Her son is well known for his reports nationwide on The Weather Channel.
“My dad, Sam Seidel, was very busy with City Council and all the volunteer work that he was into – the Salvation Army board, the Zoning Commission. He was gone two or three nights a week so he’d be out at meetings and she would cook for us. Everything she made was great,” Seidel recalled.
“I remember we used to go camping every summer, sometimes for as long as a month. She had to keep everything going. We’d pull into the campground at 9 o’clock at night and she had to make dinner for us all. She would say, ‘It’s no vacation for me,’” he said, laughing.
“She was always there for us and she was very proud of her kids and her eight grandchildren,” he said.
“My mother hardly ever missed me on the TV. She followed me. She would say, ‘Where will you be today?’” he said.
He lives in Marietta, Ga.

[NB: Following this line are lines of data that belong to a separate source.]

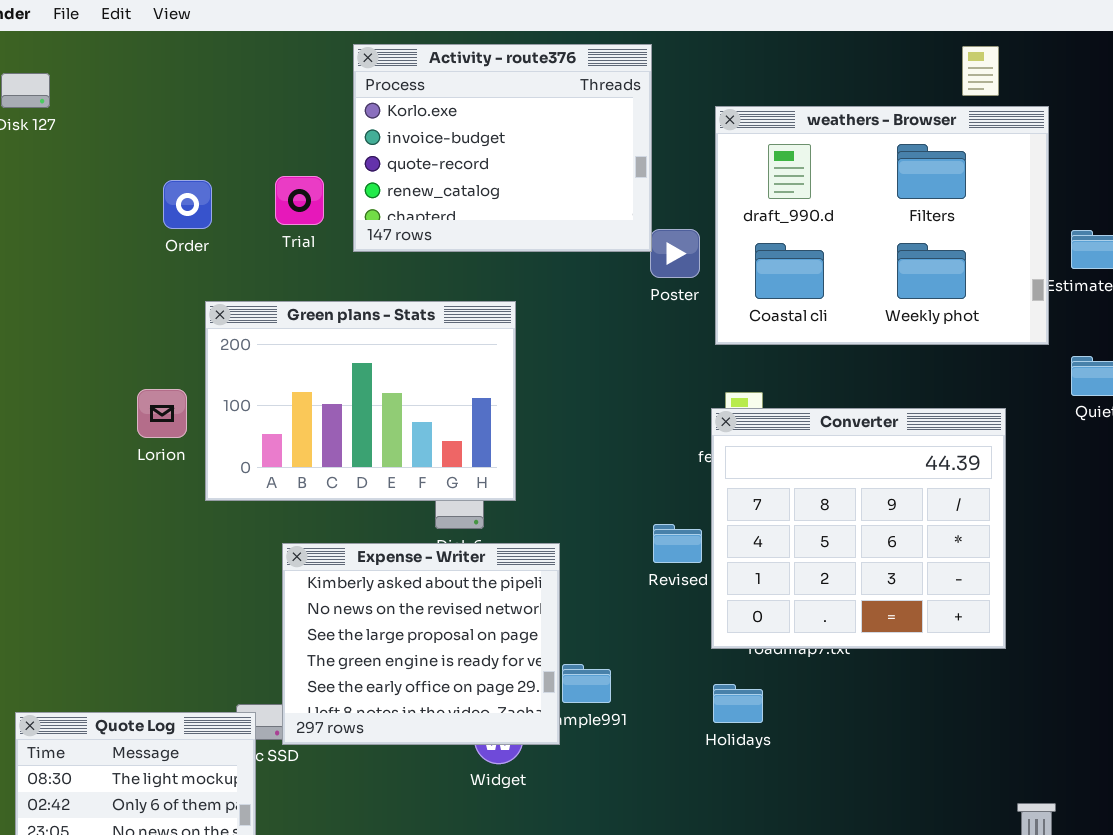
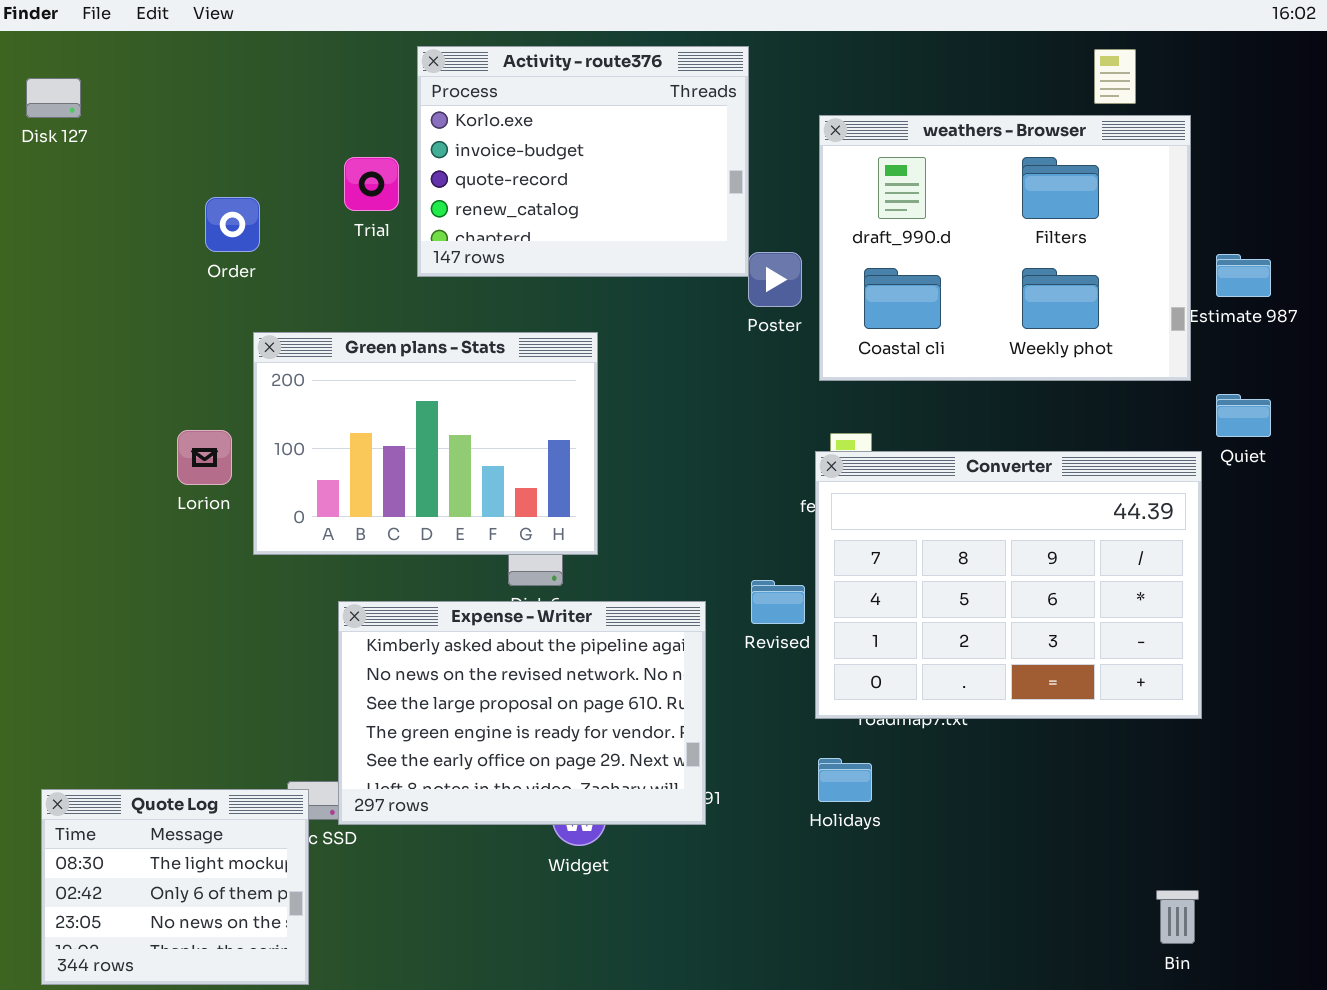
Trial: [275,176,324,225] -> [344,157,399,211], moved
Converter: [711,408,1006,649] -> [815,451,1202,719], resized
Expense - Writer: [282,543,560,745] -> [338,601,706,825], resized

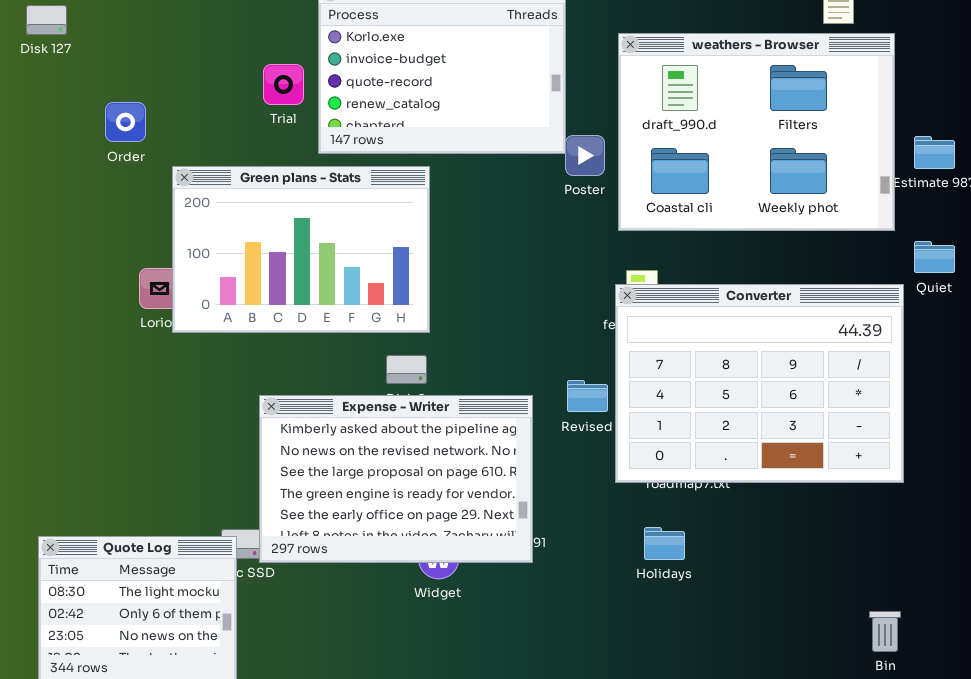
Order: [205,197,260,252] -> [105,102,146,142], moved
Green plans - Stats: [253,332,598,555] -> [172,166,430,333], moved
Holidays: [818,758,872,802] -> [644,527,685,560], moved

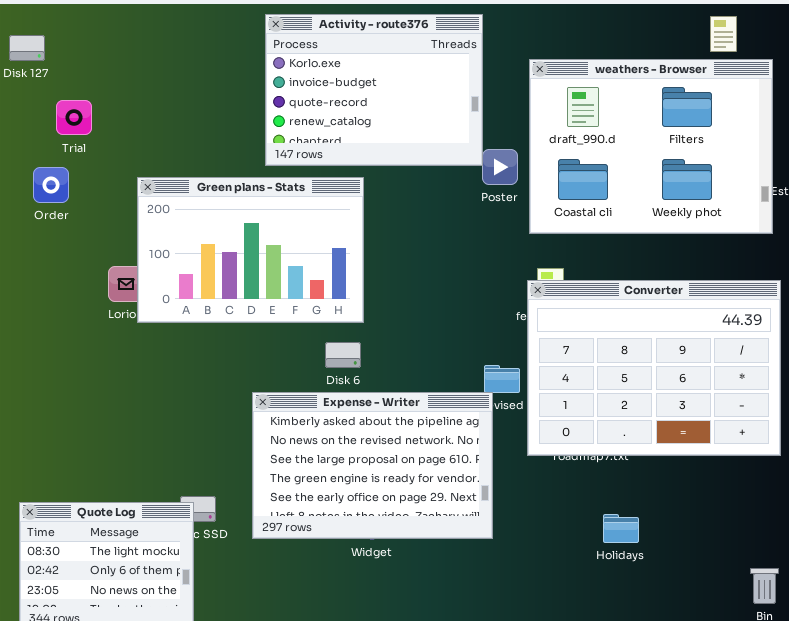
Trial: [263,64,304,105] -> [56,100,92,135], moved
Order: [105,102,146,142] -> [33,167,69,203], moved
Expense - Writer: [259,395,533,563] -> [252,392,493,539], moved
Holidays: [644,527,685,560] -> [603,514,639,543], moved

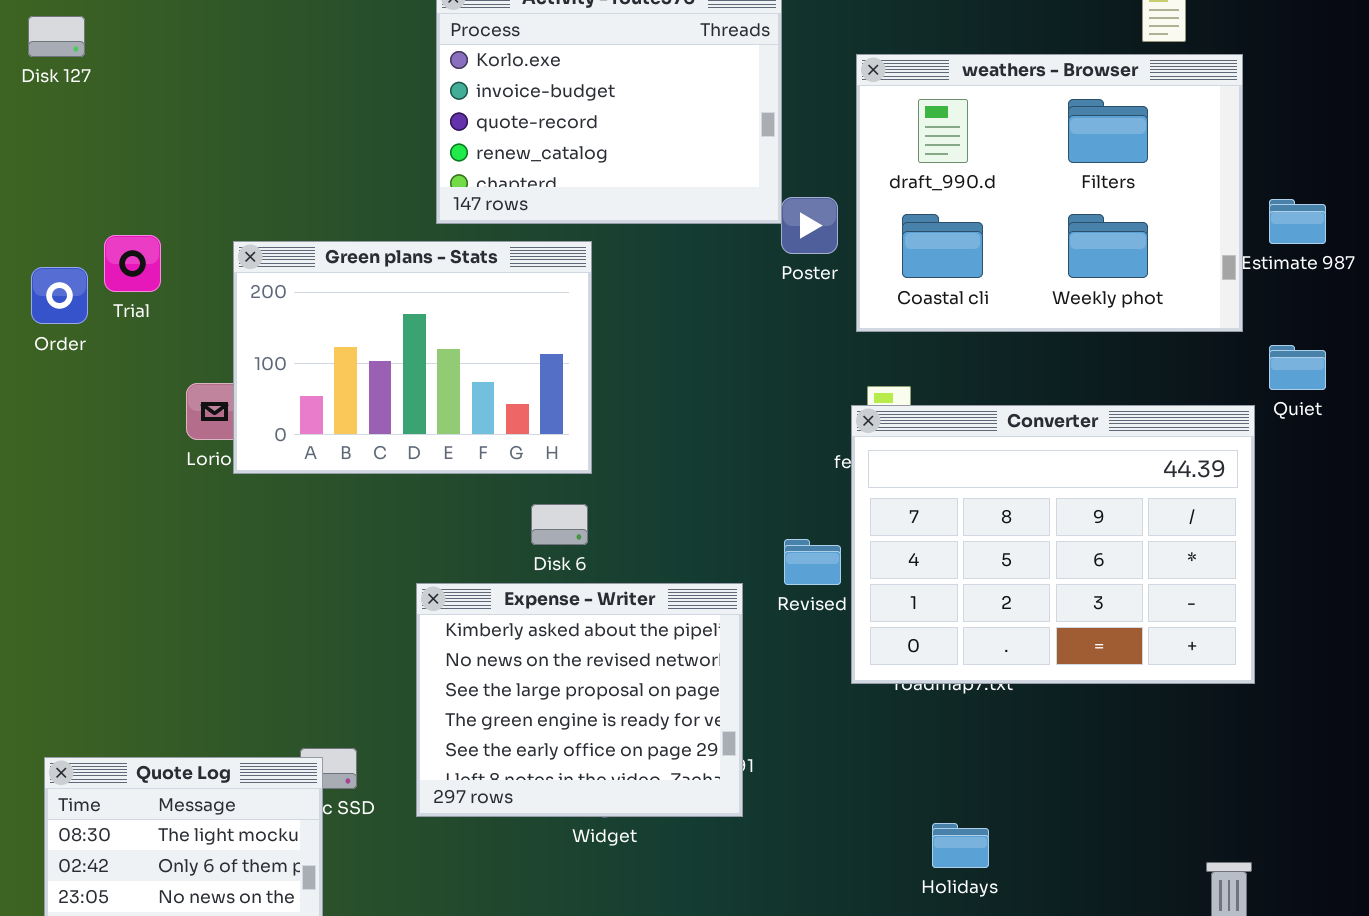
Trial: [56,100,92,135] -> [104,235,161,292], moved
Order: [33,167,69,203] -> [31,267,88,324], moved
Expense - Writer: [252,392,493,539] -> [416,583,743,817], resized
Holidays: [603,514,639,543] -> [932,823,989,868], moved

His brother Hank resides in College Station, Texas, and their sister, Jenni Duhe, a kindergarten teacher at Pemberton Elementary School, is a Salisbury resident.
Mrs. Seidel, an 83-year-old Millsboro native, died Friday, Aug. 21, and had been suffering with health problems, her son said.
She and her husband, who died 14 years ago, married in 1954. He owned a well-established insurance business -- Peninsula Insurance in Salisbury -- and was formerly a teacher and basketball coach.
In 1997, the couple gave $1 million to endow the Seidel School of Education & Professional Studies at Salisbury University.
In a university biography of Mrs. Seidel, she is saluted as a figure “who retired as an operating room nurse, has maintained high interest in nursing education and has endowed a nursing scholarship at the University.”
Marilyn Seidel graduated from SU, as did the Seidels' three children. Sam Seidel attended Salisbury for two years before transferring to the University of Maryland in 1941, and then entered the Navy. He graduated from College Park in 1943.
The daughter of the late Elizabeth and Clifford Cahall, Mrs. Seidel attended the University of Delaware and was a graduate of Peninsula General Hospital School of Nursing in 1953.
Mrs. Seidel was known for making scarves for the homeless. The family donated all of her knitting needles, yarn and materials to Lakeside Assisted Living.
“She was very involved in the community. Even since my father died, she stayed involved,” Mike Seidel said.
“She was always there for us and took care of us. She made sure we did the right thing,” he said.